Tumor is a complex system involving adaptive cellular response to heterogeneous microenvironment, and nonlinear interactions among various types of cells. The fundamental question I addressed in my thesis is how cancer cells ultimately acquire chemotherapy resistance using microfluidics, game theory, and genomic approaches.
Within a tumor, a complex fitness landscape of cells is established by non-uniform distributions of nutrient, oxygen, and drug (during chemotherapeutic treatment). Therefore, we designed various chemotherapy gradient devices to mimic a tumor microecology for the assessment of multi-day spatio-temporal dynamics of mammalian cancer cells. Cancer resistance emerged within 2 weeks in such microecology. We performed RNA sequencing analyses of the rapidly emerged resistant cancer against non-resistant cancer, demonstrating that mutations and expressions play exclusive but equally important roles in elevated chemotherapy resistance.

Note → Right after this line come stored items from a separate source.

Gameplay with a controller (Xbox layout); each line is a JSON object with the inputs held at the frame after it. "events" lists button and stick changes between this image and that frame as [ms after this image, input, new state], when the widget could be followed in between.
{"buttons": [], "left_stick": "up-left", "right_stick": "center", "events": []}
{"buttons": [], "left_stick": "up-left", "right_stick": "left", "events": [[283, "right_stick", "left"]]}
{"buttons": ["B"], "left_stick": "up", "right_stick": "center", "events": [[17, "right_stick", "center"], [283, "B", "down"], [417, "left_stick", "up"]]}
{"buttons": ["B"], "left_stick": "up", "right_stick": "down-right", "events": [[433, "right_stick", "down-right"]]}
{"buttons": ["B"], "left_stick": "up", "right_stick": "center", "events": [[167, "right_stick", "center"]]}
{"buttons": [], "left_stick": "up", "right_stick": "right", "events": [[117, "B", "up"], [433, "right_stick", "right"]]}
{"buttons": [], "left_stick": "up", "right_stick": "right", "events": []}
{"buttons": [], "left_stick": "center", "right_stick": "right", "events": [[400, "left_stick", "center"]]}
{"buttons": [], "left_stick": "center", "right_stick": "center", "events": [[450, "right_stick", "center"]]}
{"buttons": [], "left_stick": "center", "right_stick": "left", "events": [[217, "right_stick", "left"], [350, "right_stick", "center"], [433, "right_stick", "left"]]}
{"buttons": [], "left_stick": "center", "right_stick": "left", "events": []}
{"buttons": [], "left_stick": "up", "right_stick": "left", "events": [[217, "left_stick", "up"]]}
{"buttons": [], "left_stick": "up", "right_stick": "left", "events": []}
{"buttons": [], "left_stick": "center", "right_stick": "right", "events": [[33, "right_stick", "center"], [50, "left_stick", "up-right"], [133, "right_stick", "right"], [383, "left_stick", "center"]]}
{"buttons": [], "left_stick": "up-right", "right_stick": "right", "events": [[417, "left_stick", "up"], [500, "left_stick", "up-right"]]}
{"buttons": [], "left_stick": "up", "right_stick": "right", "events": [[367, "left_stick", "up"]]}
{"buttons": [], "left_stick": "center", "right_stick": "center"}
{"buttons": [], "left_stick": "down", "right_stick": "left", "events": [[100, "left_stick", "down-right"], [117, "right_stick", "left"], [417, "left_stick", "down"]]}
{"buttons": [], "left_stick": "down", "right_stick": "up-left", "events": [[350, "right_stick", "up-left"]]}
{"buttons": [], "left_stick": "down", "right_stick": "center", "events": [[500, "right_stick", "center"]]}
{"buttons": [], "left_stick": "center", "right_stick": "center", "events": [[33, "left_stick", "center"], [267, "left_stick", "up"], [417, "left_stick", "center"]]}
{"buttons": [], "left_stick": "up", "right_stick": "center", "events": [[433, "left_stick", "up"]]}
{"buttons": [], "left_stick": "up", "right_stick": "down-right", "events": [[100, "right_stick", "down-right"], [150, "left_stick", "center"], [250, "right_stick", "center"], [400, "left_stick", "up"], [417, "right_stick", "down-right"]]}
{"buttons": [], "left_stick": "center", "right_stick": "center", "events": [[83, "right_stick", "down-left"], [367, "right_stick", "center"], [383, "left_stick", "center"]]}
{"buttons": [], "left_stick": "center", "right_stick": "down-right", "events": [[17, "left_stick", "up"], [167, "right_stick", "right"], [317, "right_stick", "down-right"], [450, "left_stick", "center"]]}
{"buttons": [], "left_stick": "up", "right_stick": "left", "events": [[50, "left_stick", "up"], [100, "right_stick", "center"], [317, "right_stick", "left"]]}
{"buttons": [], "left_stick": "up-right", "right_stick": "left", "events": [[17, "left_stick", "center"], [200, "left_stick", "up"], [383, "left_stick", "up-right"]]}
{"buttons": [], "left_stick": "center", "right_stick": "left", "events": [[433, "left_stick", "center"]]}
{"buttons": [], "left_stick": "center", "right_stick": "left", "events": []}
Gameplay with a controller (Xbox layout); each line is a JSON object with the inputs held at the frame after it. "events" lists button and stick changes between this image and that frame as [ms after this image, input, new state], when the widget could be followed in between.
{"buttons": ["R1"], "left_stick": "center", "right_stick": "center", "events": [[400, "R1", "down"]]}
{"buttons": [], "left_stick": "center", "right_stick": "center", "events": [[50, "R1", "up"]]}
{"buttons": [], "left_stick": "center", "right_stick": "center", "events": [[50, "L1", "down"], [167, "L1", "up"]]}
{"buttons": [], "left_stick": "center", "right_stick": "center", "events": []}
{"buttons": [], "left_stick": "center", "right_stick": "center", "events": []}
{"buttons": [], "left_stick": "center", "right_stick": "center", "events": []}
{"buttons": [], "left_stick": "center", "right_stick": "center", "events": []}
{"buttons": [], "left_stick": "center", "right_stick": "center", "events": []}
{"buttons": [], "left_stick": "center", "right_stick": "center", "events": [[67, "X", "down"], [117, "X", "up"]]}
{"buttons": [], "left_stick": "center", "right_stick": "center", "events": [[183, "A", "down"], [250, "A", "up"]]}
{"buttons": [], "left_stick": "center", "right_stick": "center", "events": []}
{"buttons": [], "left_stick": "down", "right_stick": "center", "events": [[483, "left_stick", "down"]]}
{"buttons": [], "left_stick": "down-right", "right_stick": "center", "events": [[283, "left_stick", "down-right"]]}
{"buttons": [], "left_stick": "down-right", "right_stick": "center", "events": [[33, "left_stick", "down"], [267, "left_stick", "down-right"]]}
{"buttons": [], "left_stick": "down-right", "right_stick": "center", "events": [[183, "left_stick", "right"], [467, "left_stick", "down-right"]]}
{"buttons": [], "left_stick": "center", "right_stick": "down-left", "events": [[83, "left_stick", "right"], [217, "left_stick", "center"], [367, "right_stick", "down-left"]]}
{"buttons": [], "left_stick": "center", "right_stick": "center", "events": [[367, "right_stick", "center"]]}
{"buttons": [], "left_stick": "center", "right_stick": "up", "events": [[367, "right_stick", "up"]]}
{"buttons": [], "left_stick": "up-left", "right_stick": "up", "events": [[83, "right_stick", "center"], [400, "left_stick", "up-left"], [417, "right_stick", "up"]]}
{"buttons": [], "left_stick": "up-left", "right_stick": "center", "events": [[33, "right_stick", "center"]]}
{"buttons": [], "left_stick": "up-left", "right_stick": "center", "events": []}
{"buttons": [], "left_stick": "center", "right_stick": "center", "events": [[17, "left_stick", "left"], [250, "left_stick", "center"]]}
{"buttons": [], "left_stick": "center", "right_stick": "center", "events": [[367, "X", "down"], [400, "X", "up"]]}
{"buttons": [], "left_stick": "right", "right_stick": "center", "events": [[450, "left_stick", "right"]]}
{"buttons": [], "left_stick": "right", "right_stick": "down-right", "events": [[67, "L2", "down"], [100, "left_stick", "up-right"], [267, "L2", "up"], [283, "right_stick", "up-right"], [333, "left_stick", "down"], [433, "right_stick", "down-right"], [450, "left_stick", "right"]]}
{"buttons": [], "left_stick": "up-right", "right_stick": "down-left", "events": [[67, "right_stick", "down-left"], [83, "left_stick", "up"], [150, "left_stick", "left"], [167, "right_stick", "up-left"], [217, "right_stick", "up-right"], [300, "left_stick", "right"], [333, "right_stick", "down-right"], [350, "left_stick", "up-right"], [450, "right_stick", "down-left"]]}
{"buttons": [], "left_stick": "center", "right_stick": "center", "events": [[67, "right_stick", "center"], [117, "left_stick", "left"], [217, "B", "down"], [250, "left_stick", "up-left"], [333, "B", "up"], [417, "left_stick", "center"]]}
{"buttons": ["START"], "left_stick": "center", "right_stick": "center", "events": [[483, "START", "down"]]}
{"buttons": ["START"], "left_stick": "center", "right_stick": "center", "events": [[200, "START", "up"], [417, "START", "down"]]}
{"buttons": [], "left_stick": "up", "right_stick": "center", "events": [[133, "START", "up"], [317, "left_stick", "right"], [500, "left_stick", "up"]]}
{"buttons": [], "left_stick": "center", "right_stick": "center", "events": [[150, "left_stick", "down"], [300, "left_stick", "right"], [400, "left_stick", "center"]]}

Furthermore, we assessed the population dynamics of cancer versus non-cancer cells in such engineered microecology. Considering the migration of the cells, fitness affected by chemotherapy gradient, and fitness affected by population ratio, we successfully predict future densities of cancer and non-cancer cells using a spatially coupled model inspired by evolutionary game theory.
In order to study the complexity of cancer and therapy resistance, my approaches include microfluidics experiments, next-generation sequencing analyses, and theoretical modeling. This work contributes to the field of cancer evolution and rapid drug screening by focusing on reconstruction of heterogeneous tumor microenvironment to study cancer genomes and interactions among various cells. In the last part of my talk, I will discuss the potential of probing the dynamics of genetic material exchange among cancer cells in such engineered microecology and its impact on cancer progression.